You can choose email or UPN, but what you must ensure, whichever attribute you choose, the suffix should be a verified domain. So, if we have users on-prem like “user@conceptswork.local”, but the email is “user@conceptswork.com”; In this case while installing AAD Connect, I will select email to be synced as UPN. You cannot user any other value apart from UPN to sign in to any service which uses azure AD. How it works? When the user gets redirected to login.microsoftonline.com and types username which has to be (user@domain.com), in this case domain.com is used to check what type of user is trying to sign is it federated or managed.
Thanx for the great video , I have a question please , how to add a new OU TO THE SYNC CYCLE after the initial ad connect setup and configuration , like after few days from the initial setup we required to add another OU TO BE SYNCHED TO AZURE AD
Awesome Video, may i know why you didn't checked the password writeback option, as it would be handy to have write privelege both ways, or does it require any further configuration if we check that box?
Question is not related to AAD but I have a different question 1. Why Microsoft Azure having 3 Fault Domain (why not more than 3 or less than 2) 3. Also Why there is 3 availability zone, why not more/less
This is by design configuration, as the schema object doesn't list these values, please click here to check the schema object. gallery.azure.com/artifact/20161101/Microsoft.AvailabilitySet-ARM.1.0.1/UIDefinition.json
Yes, if your domain is managed, make sure it is in sync scope and if your domain is federated make sure the authentication works properly.

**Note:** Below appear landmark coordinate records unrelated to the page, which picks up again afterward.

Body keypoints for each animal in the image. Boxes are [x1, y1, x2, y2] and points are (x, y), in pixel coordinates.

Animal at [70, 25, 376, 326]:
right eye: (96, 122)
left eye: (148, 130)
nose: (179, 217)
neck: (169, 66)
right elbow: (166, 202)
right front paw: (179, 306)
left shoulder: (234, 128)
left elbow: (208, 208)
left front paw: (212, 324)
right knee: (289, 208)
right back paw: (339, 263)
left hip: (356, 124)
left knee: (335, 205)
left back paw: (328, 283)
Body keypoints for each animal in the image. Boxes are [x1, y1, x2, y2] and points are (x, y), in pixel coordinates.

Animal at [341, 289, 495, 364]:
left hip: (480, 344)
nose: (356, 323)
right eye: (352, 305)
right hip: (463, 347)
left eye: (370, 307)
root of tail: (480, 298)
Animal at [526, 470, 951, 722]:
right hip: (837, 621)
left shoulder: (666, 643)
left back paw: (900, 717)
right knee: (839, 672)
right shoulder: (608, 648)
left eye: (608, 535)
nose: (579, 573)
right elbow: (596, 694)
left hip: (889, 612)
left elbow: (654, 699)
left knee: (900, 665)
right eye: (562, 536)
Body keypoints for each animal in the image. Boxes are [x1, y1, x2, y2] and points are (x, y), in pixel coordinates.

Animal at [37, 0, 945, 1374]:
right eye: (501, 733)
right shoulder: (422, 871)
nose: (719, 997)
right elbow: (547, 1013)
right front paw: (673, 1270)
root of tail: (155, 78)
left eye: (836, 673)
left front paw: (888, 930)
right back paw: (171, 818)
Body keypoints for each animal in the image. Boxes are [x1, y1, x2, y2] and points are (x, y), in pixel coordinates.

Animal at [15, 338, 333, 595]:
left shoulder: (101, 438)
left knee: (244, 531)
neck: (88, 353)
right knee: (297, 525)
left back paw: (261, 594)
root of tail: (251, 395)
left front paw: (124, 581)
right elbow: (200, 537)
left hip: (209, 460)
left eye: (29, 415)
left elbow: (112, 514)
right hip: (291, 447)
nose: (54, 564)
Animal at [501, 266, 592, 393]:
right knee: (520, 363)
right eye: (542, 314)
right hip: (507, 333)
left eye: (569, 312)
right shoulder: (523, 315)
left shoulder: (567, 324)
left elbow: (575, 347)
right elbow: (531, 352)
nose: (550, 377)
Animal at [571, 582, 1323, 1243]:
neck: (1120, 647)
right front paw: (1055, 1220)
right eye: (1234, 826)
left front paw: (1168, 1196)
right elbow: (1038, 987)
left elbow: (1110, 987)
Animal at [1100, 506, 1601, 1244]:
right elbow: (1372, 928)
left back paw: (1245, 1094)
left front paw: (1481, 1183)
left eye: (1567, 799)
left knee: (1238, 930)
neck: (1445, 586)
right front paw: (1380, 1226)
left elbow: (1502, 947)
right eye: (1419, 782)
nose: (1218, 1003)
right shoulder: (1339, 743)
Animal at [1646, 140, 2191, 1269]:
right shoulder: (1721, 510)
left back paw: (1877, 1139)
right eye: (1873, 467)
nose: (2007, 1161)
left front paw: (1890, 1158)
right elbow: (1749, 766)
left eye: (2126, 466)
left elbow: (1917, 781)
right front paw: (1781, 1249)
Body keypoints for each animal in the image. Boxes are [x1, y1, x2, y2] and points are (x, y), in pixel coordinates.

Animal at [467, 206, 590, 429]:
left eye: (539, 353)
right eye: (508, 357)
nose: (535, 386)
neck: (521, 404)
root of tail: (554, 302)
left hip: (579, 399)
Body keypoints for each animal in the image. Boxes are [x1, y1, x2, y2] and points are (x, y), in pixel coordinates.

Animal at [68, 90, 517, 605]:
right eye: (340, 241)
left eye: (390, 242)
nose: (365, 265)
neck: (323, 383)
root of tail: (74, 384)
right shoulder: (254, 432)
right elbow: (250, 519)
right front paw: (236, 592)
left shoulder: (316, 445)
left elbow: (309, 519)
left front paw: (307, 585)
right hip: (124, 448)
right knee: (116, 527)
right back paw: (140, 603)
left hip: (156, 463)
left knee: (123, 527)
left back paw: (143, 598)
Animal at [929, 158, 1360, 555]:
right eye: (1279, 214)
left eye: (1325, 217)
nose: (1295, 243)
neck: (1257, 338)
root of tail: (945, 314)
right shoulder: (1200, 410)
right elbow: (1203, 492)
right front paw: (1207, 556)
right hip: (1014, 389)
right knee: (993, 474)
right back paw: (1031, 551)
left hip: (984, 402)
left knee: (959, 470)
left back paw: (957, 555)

Soon, I will be posting video for entire device management of Azure AD.
Hello All, I have one issue regarding synchronization, The Issue is I was configured a hybrid azure ad joined devices but unfortunately I had deleted the devices in the on-premises active directory directly 2 months back, after that I had run the sync cycle with the help of Azure AD connect server but the HAADJ devices are available in azure portal still. How we can delete the devices which are available in the Azure portal.
@@ConceptsWork yeah we can delete those devices directly from the portal. So, my question is why those devices are showing in the AD connect server for 2 months after deletion from on-premises AD. i can see the device and devices id's as well.
How can we check what are the passwords of all the service accounts created automatically? Also how and in what scenarios we can change passwords of these service accounts?
Checking password doesn’t make sense as these are service accounts, but you can change the password. If you change the password then you have to update it manually in the respective containers.
Hi , It is a great video, I have one query on this the created account it is seen using a password which we have not set so how we can check this password and if we can change the password there is any issue has happened
You should manually not change the password of the service account, but the password on connector accounts can be updated. it is recommended not to make any changes, but lets say you make change to MSOL account password, then just get it updated on the connector.